Remote sensing image scene classification plays an important role in a wide range of applications and hence has been receiving remarkable attention. During the past years, significant efforts have been made to develop various datasets or present a variety of approaches for scene classification from remote sensing images. However, a systematic review of the literature concerning datasets and methods for scene classification is still lacking. In addition, almost all existing datasets have a number of limitations, including the small scale of scene classes and the image numbers, the lack of image variations and diversity, and the saturation of accuracy. These limitations severely limit the development of new approaches especially deep learning-based methods. This paper first provides a comprehensive review of the recent progress. Then, we propose a large-scale dataset, termed "NWPU-RESISC45", which is a publicly available benchmark for REmote Sensing Image Scene Classification (RESISC), created by Northwestern Polytechnical University (NWPU). This dataset contains 31,500 images, covering 45 scene classes with 700 images in each class. The proposed NWPU-RESISC45 (i) is large-scale on the scene classes and the total image number, (ii) holds big variations in translation, spatial resolution, viewpoint, object pose, illumination, background, and occlusion, and (iii) has high within-class diversity and between-class similarity. The creation of this dataset will enable the community to develop and evaluate various data-driven algorithms. Finally, several representative methods are evaluated using the proposed dataset and the results are reported as a useful baseline for future research.

Paper Structure

This paper contains 21 sections, 5 figures, 6 tables.

Figures (5)

  • Figure 1: Eight scene images from the popular UC Merced land use dataset: (a) dense residential, (b) medium residential, (c) freeway, (d) runway, (e) river, (f) golf course, (g) intersection, and (h) overpass.
  • Figure 2: Some example images from the proposed NWPU-RESISC45 dataset, which was carefully designed under all kinds of weathers, seasons, illumination conditions, imaging conditions, and scales.
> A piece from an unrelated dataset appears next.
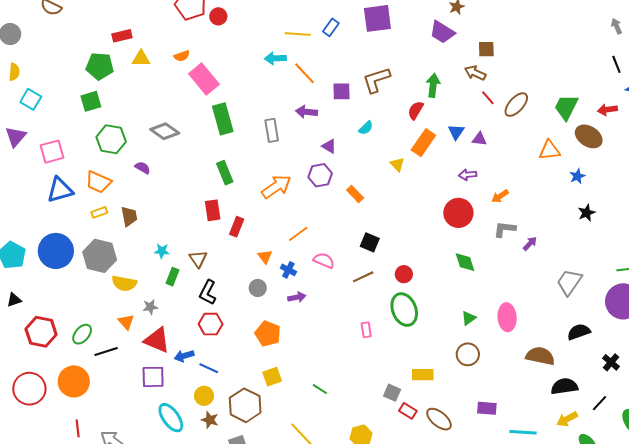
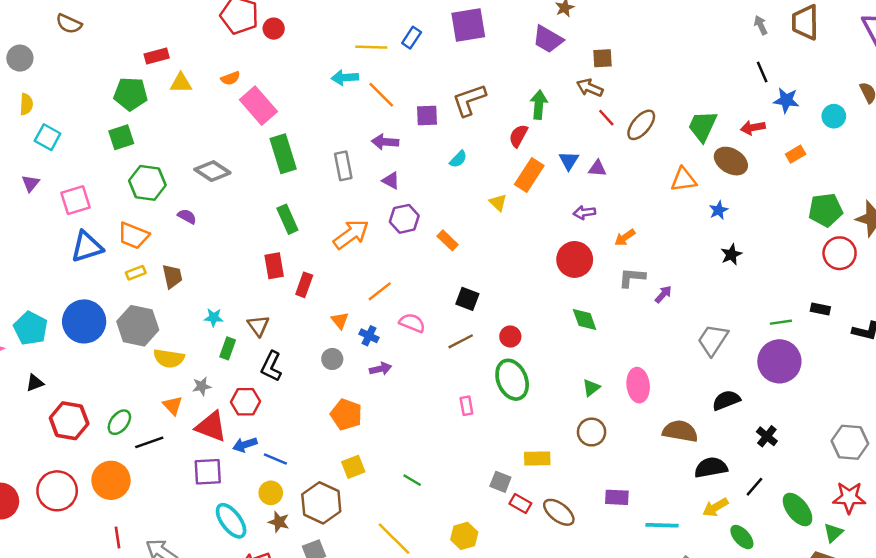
purple triangle: (16, 137) -> (31, 183), size x0.7
purple triangle: (329, 146) -> (391, 181), moved
red hexagon: (211, 324) -> (246, 402), moved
Accordingly, these images generally have rich variations in translation, viewpoint, object pose and appearance, spatial resolution, illumination, background, and occlusion, etc.
  • Figure 3: Overall accuracies of the methods of BoVW, BoVW+SPM and LLC with the visual codebook sizes being set to be$500,1000,2000$, and 5000 , respectively, under the training ratios of (a) $10 \%$ and (b) $20 \%$.
  • Figure 4: Confusion matrices under the training ratio of$10 \%$ by using the following methods: (a) Color histograms, (b) BoVW, (c) VGGNet-16, and (d) Fine-tuned VGGNet-16.
  • Figure 5: Confusion matrices under the training ratio of$20 \%$ by using the following methods: (a) Color histograms, (b) BoVW, (c) VGGNet-16, and (d) Fine-tuned VGGNet-16.